Moon Viewing: Megaliths by Moonlight
Knot Nots: A Fairytale
Knot Nots: A Fairytale is a poetic fable by Amy Hufnagel, inspired by Barbara Yoshida's four linked photogravures.The heroine, "an elderly child," is on a post-modern feminist quest. In classic fashion she is lost in the woods, or, in this case, "in an almost non-existent forest at the edge of a megalopolis." Confused by the chaos of the information age, she encounters and receives rather Alice-in-Wonderland-style "guidance" from a vulva-shaped knothole in a tree, a plastic Barbie, a talking pighead, an "animal woman" in a rabbit mask, and a snake. These echoes of ancient sacred mythologies deliver their wisdom in a down-to-earth style full of sly art world references (Annie Sprinkle, Janine Antoni), and puns ("Hello, I'm looking for the Beuys room?"). The contemporary contradictions our modern heroine faces are not so much resolved as transcended by the sheer loveliness of the presentation.
It is difficult in a short review to convey the beauty of this collaboration of three talented artists.
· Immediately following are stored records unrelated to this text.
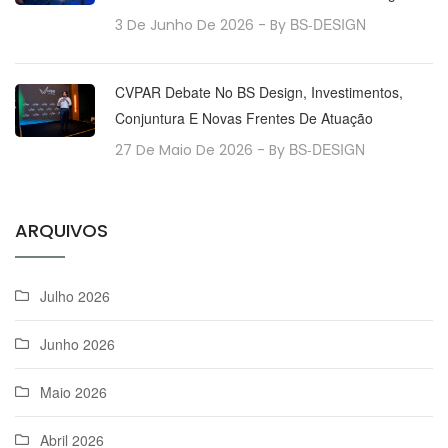
BS-DESIGN
3 De Junho De 2026
- By
CVPAR Debate No BS Design, Investimentos,
Conjuntura E Novas Frentes De Atuação
BS-DESIGN
27 De Maio De 2026
- By
ARQUIVOS
Julho 2026
Junho 2026
Maio 2026
Abril 2026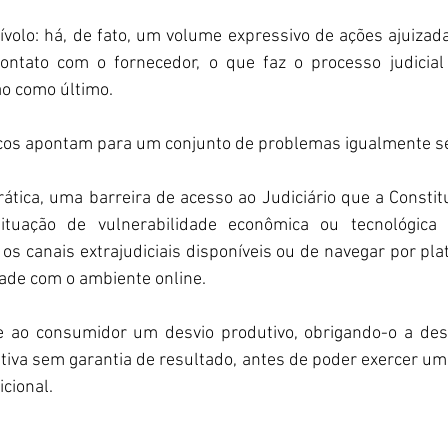
ívolo: há, de fato, um volume expressivo de ações ajuizad
contato com o fornecedor, o que faz o processo judicial
ão como último.
ticos apontam para um conjunto de problemas igualmente sé
prática, uma barreira de acesso ao Judiciário que a Constitu
tuação de vulnerabilidade econômica ou tecnológica
os canais extrajudiciais disponíveis ou de navegar por plat
dade com o ambiente online.
e ao consumidor um desvio produtivo, obrigando-o a des
iva sem garantia de resultado, antes de poder exercer um d
icional.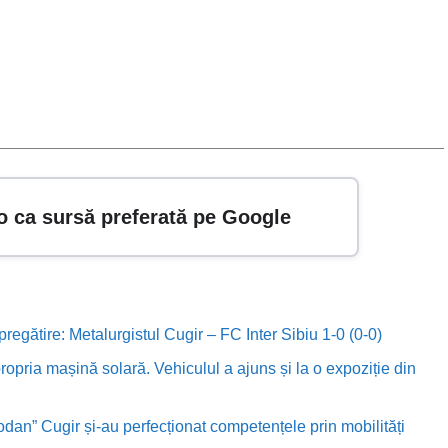
o ca sursă preferată pe Google
 pregătire: Metalurgistul Cugir – FC Inter Sibiu 1-0 (0-0)
ropria mașină solară. Vehiculul a ajuns și la o expoziție din
odan” Cugir și-au perfecționat competențele prin mobilități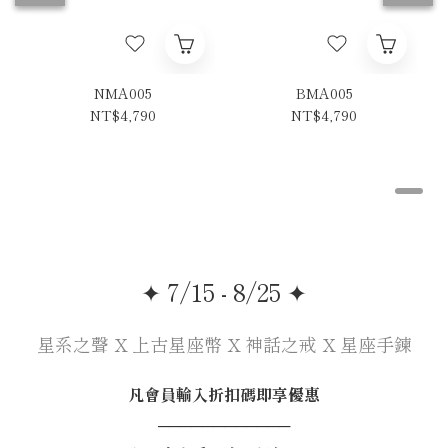
NMA005
BMA005
NT$4,790
NT$4,790
✦ 7/15 - 8/25 ✦
星系之聲 X 上古星座幣 X 神話之戒 X 星座手鍊
凡會員輸入折扣碼即享優惠
────────────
Of the four exquisite, somewhat surreal photographs, three are staged using props, two with a nude model. They subtly change color, becoming more fleshly pink as the text progresses and the questing woman evolves to be more integrated in her artistic, philosophical and sensual outlook. The prints have a dreamy archaic quality in spite of their twenty-first century subject matter: their small size, their look of hand-coloring and the somewhat Victorian medium of the photogravure, give a romantic cast to images that have a contemporary explicitness. The lines of the text, on facing pages, occasionally break out of their normal margins rather dramatically, echoing the restlessness of our heroine's thoughts as she strives to expand beyond her own accustomed borders. The attention to design detail extends to the portfolio cover which suggests tree bark, one of the book's visual themes.
This collaboration by three fine artists is a serious yet playful response to the many problems and contradictions troubling contemporary women, particularly women artists who must function on so many different levels at once. It is certainly a political, feminist work, yet makes its statements through beauty, poetry and humor. It deserves to become a treasured collector's item.